One thing I learned looking over the shoulders of these two tuners is they both were using TunerCats and the chassis dyno cell operator used DataMaster and a tailpipe wideband O2 sensor. Don't get me started telling you of a third tuner, also in the Detroit area. According to his website, this former GM engineer and washed up drag racer held 10 US patents, was a multiple time NHRA class winner, and had branch offices in major cities worldwide. Turns out this puffed up bloviator was connected to at most 3 patents as a co-applicant on behalf of General Motors who was the actual patent holder. The worldwide branch offices were friends still working for GM.
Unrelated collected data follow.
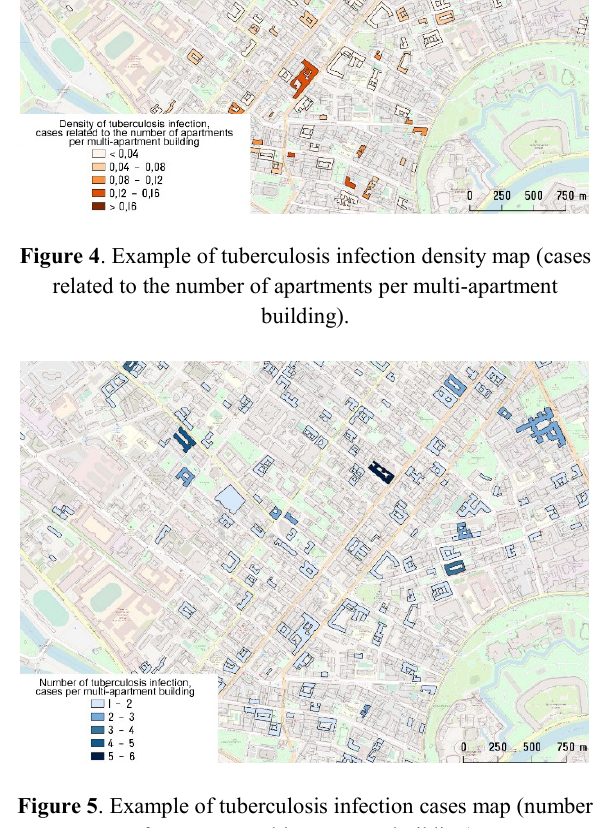
Figure 2. Web interface of the COVID-19 dashboard elaborated by Yandex company.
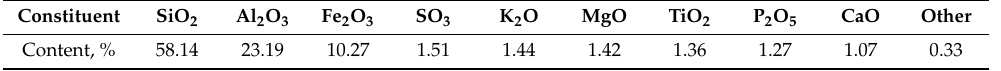
Table 2. Ash XRF (X–ray fluorescence) analysis of Fushun oil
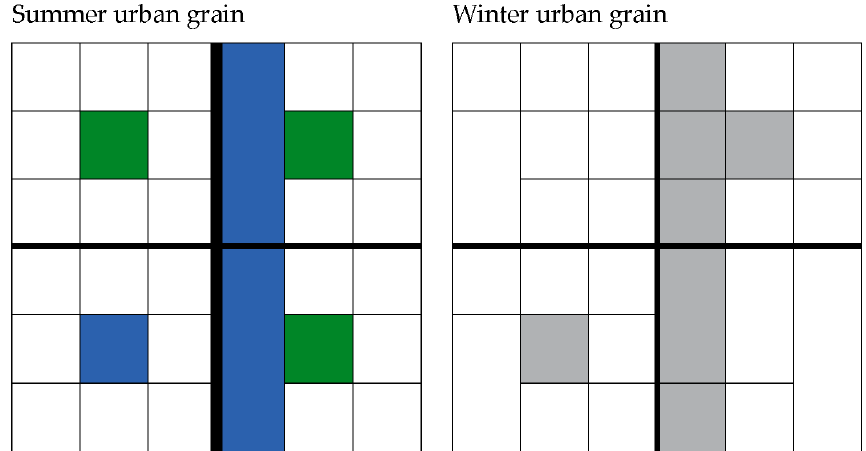
Figure 7. Diagrammatic illustration of how the interaction between the urban form and winter season were seen to be capable of altering an areas urban grain. Black lines indicate pathways, green areas are public spaces, and blue indicates water. The grey illustrates the white space created by winter.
If you can read, you can teach yourself to use any tuning/datalogging software. All that is needed is self-motivation to go do it. This wisdom came to me from John Lingenfelter when I visited his shop before his death.
BTW, just this morning I located and purchased a Chinese clone of GM's Tech 2 for $350 plus shipping. Compared to a US vendor selling the exact same item-for-item hard case enclosed Tech 2 for $4,400, the only difference between the two was the $3,900 acquisition cost savings.
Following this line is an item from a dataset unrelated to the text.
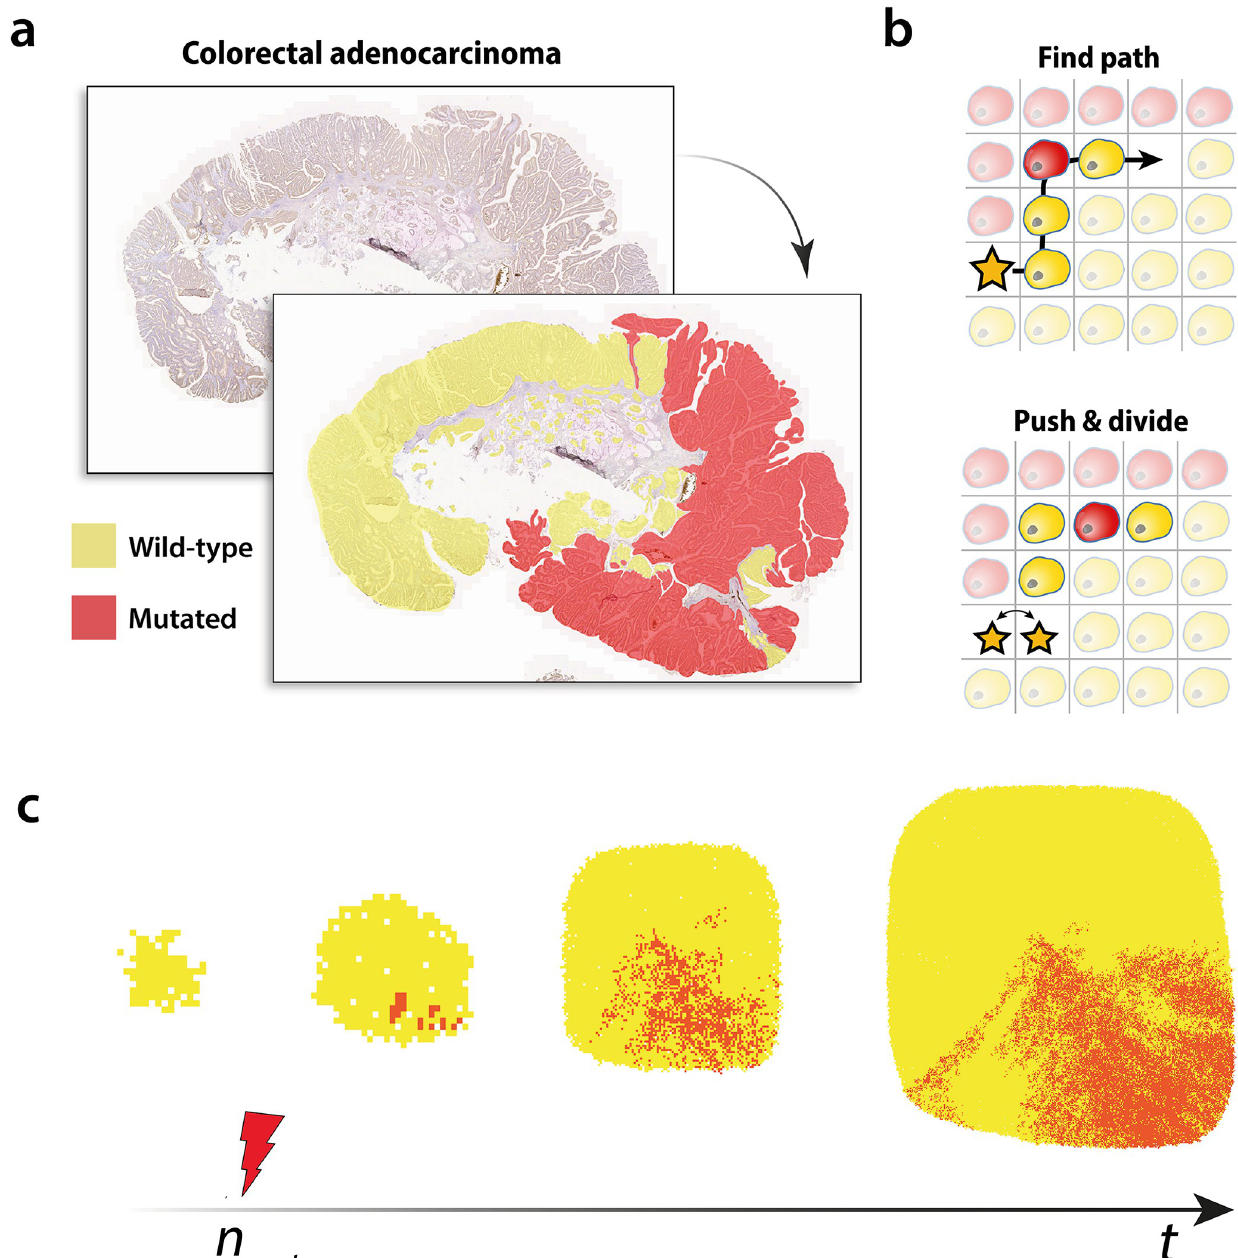
Fig 1. Sub-clonal mixing in human colorectal tumours. (a) Sub-clonal mixing patterns in human colorectal adenocarcinoma tissue revealed with BaseScope. Tumour cells carrying the KRAS G12A mutation are highlighted in red. Those which are wild-type at this loci are highlighted in yellow. (b) Cell pushing in spatial simulations. A dividing cell (star) creates the space needed to divide into two cells by pushing neighbouring cells along a path to a nearby empty lattice point. (c) Computational model of tumour sub-clonal mixing. Competing wild-type (yellow) and mutated (red) cell populations clonally expand on a 2-dimensional square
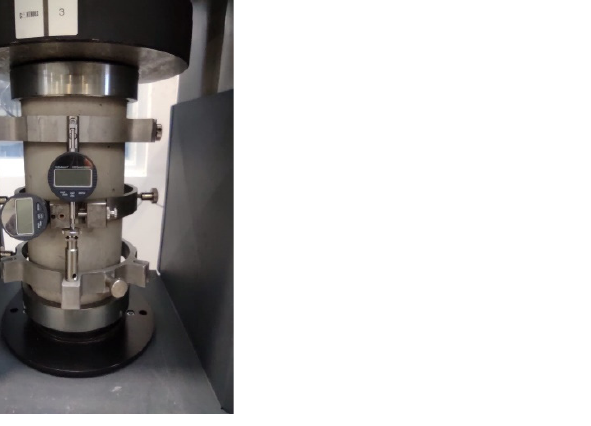
Figure 4. Equipment used for the static elasticity modulus and the static Poisson ratio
I have played around with tuning in my old Grand National days however I really do not want or have time to do the work to this car. I researched numerous tuners that do mechanical work along with the tuning and found a few that had good reviews and happy customers. Some of these are NOT cheap however I am willing to pay good money for good service BUT if I have to make numerous calls and do not receive call backs just to get them to do the work and for me to agree to pay thousands of dollars I do not have a good feeling (Remember the Hennessey shop ripping off all the Viper owners?) about sending them my car.
If I am unable to find a shop to do the work, I will look real hard at the STS kit or a Supercharger and maybe consider doing it myself.
Just to chime in, I had a good experience with PCM for Less. One shop is in N.C and the other is in Ohio. I ordered (from their website in N.C.) a custom order PROM chip for my 1993 383 stroker 6speed car.
The results are day and night (for drivability and performance).
They even examined a data log that I e-mailed to them. I had a bad passenger side 02 sensor and PCM for Less did the troubleshooting for me.
The car is 100% spot on compared to the Prom chip that it came with when I purchased it. Check them out in STOW, OHIO.
If you have any more questions, shoot me a PM.
Later...
Collectively you have some good feedback. I have a highly modified 93 C4. (see signature line) PCMforless has tuned it pretty well. I am going to send them some more data and I am confident they will nail the tune. PCMforless is great in my opinion. You will need a TTS datamaster or another program that can gather data for them. You will need a AUDL1 and cable1 to connect your laptop to the ALDL port in your vette. Here is a link to MOATES where you can buy it. http://www.moates.net/aldu1-and-cabl....html?cPath=64 It is compatible with the following programs TunerPro RT, TTS Datamaster, TunerCat reflash for LT1, WinALDL, and EFI Live V4(OBD1). I also sent them a copy of my A/F ratio per RPM print out from a dyno session I had. I had an STS rear Turbo on a 95 trans am I had. It was great (700hp) and PCMforless tuned that via mail order. I don't see a C4 having the room to run the piping for an STS set up. I believe pro charger has a bolt on kit for our C4's. Good luck with your project. I hope this helps.
I find it really hard to believe that it is this difficult to find a company willing to take my money. I have been looking at places that are in numerous States far away from me however I am a little scared to even consider sending my car hundreds of miles away IF I can never get a hold of the place.
I am looking for suggestions on shops that I may have overlooked that are willing to answer the phone when I call and give me pricing on a couple different combinations.